Hukuman untuk Anak, Perlukah?
pic source: dudeiwantthat.com |
Saya baru belajar. Belajar untuk
menerapkan pola asuh yang paling ideal untuk anak. Dan saya mengakui bahwa ini
bukanlah hal yang mudah untuk dipelajari. Tidak ada sekolah, kursus atau trainer
yang bisa memberikan teori dan pelatihan praktis untuk selanjutnya diterapkan
pada anak. Memang saya babat habis semua artikel dan informasi dari berbagai
media tentang bagaimana mengasuh dan mendidik anak dari usia dini, namun
selebihnya lebih kepada upaya trial and error ketika harus menghadapi berbagai
kasus yang unik pada anak di keseharian mereka.
Meskipun lebih bersifat trial and
error, saya tetap meyakini bahwa kekerasan dengan alasan apapun dalam mendidik
anak, tidak akan membuahkan hasil yang baik.

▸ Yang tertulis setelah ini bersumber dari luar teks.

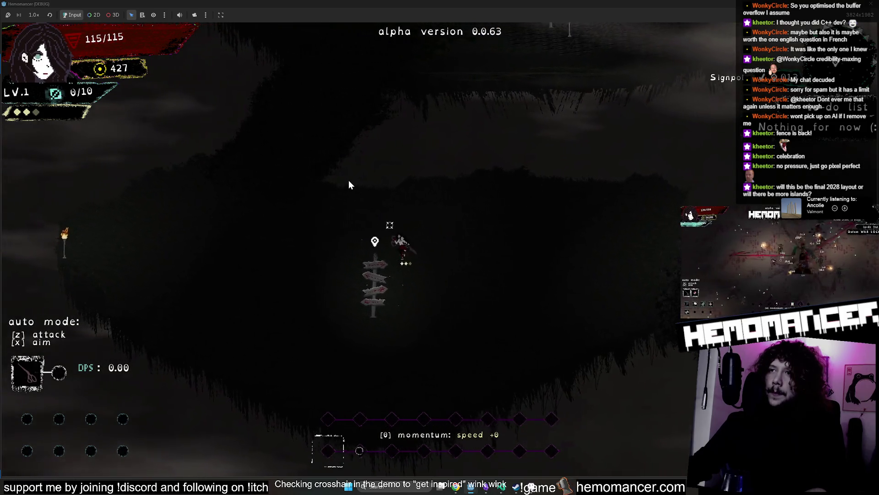
- Head up onto the furniture island, hit the totem twice, and visit the Metronome and Vanity
key(Up)
key(Right)
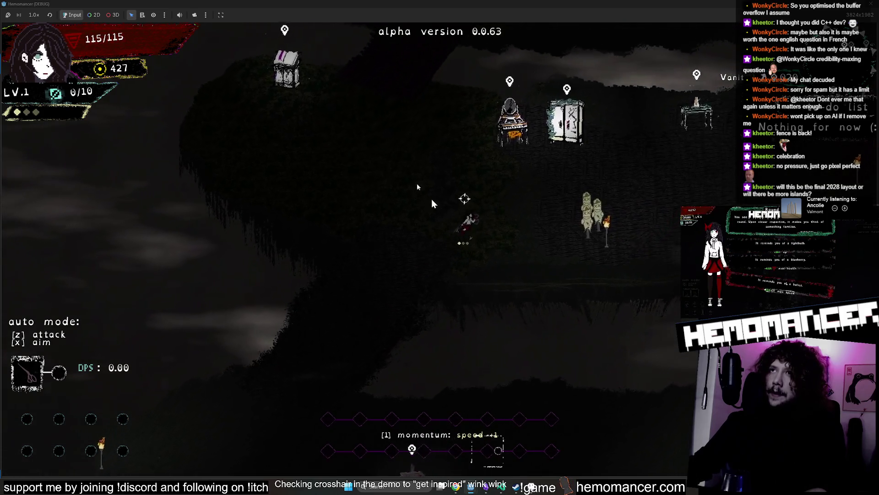
key(Up)
key(Right)
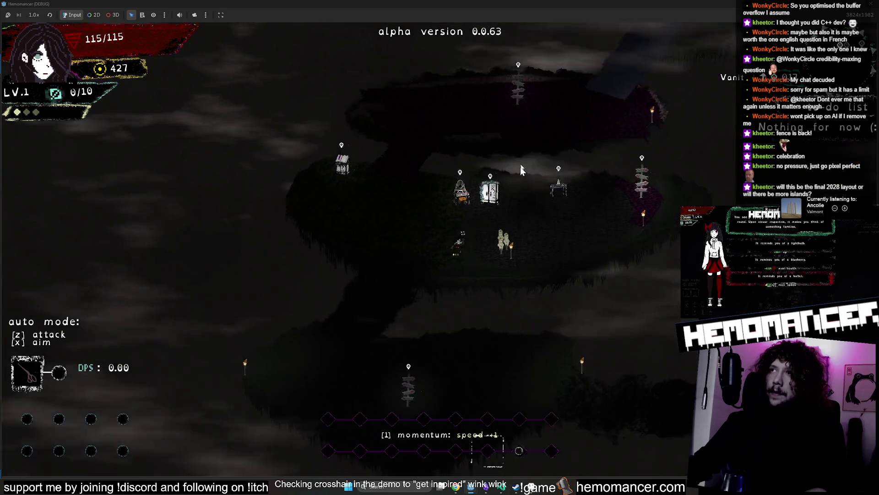
key(Down)
key(Right)
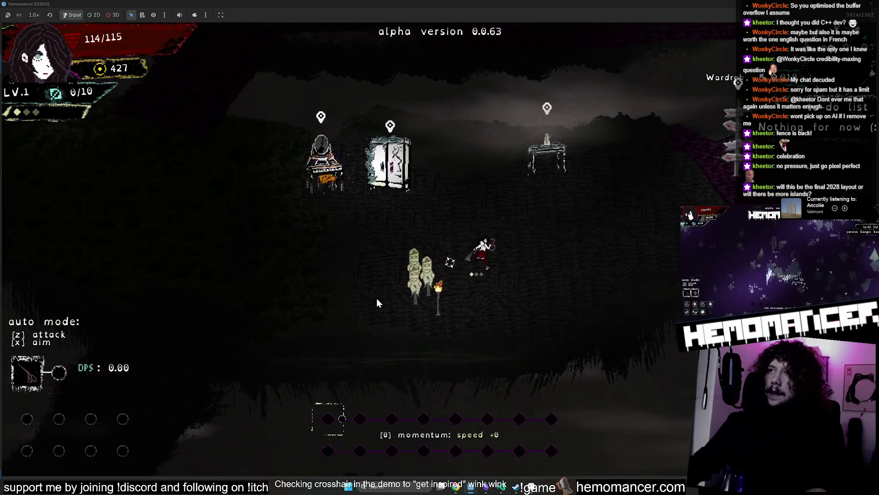
key(Up)
key(Right)
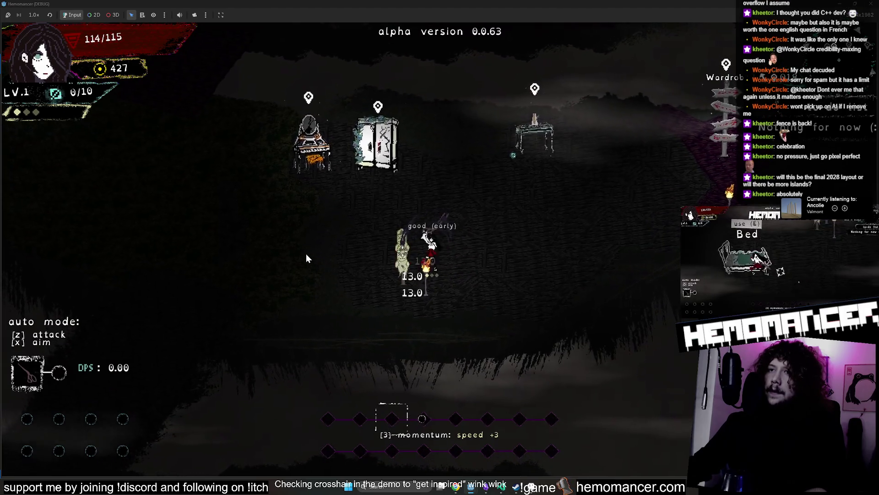
key(Up)
key(Right)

Semakin sering dan keras teriakan
kita pada anak, anak malah akan terbiasa dengan hal tersebut, dan akhirnya
hanya akan menjadi angin lalu baginya. Semakin sering kita memukulnya, maka
anak akan belajar hal yang sama dan menerapkannya saat sedang bermain dengan
temannya. Jadi, memukul dan meneriaki anak bukanlah solusi.
Namun bukan berarti anak tidak
perlu untuk mendapatkan hukuman atas kesalahan yang ia buat. Hukuman tetap
perlu, untuk memperkenalkan konsep sebab akibat dan rasa tanggung jawab. Jelas
bukan hukuman fisik yang saya maksud. Saya lebih memilih untuk menerapkan
hukuman strap di pojok renung. Saya siapkan satu sudut di ruang tengah kami,
yang sengaja dijauhkan dari mainan dan hal menarik lain, dan saya perkenalkan
pada anak sebagai ‘pojok renung’, tempat dimana ia dapat merenungkan segala
kesalahan yang telah ia perbuat. Sesuai teori, saya tidak memilih untuk
mengurung anak di kamar dan member waktu ia untuk merenung. Karena jika hal ini
diterapkan untuk anak dengan usia yang masih sangat dini, bukannya memberikan
waktu untuk berpikir, melainkan hanya akan membuat anak trauma, takut dikurung.
Jika anak mulai melakukan pelanggaran, tentu saja pelanggaran dengan kategori
berat, saya akan membawanya di sudut itu, memintanya untuk duduk selama 5 menit, dan
membuatnya merenungkan kesalahannya.
Dengan menerapkan teknik ini,
saya berharap anak dapat belajar membedakan mana yang boleh dan mana yang
tidak. Belajar untuk mengetahui sebab akibat, belajar untuk menerima
konsekuensi dari kesalahan yang telah dilakukan dan belajar tentang konsep
kedisiplinan. Yang terpenting adalah semua hal tersebut dapat ia pelajari tanpa
ada rasa takut, terancam dan tidak akan meninggalkan trauma yang membekas pada
anak.
Memang tidak mudah memperkenalkan
strap sebagai sebuah hukuman atas kesalahan yang dilakukan anak. Namun dengan
konsistensi, tentu teknik ini akan lebih efektif, dan akan membuahkan hasil
sesuai harapan. Dan yang tak kalah penting lagi adalah mengimbanginya dengan
memberikan pujian atas setiap hal yang berhasil ia capai, sekecil apapun itu.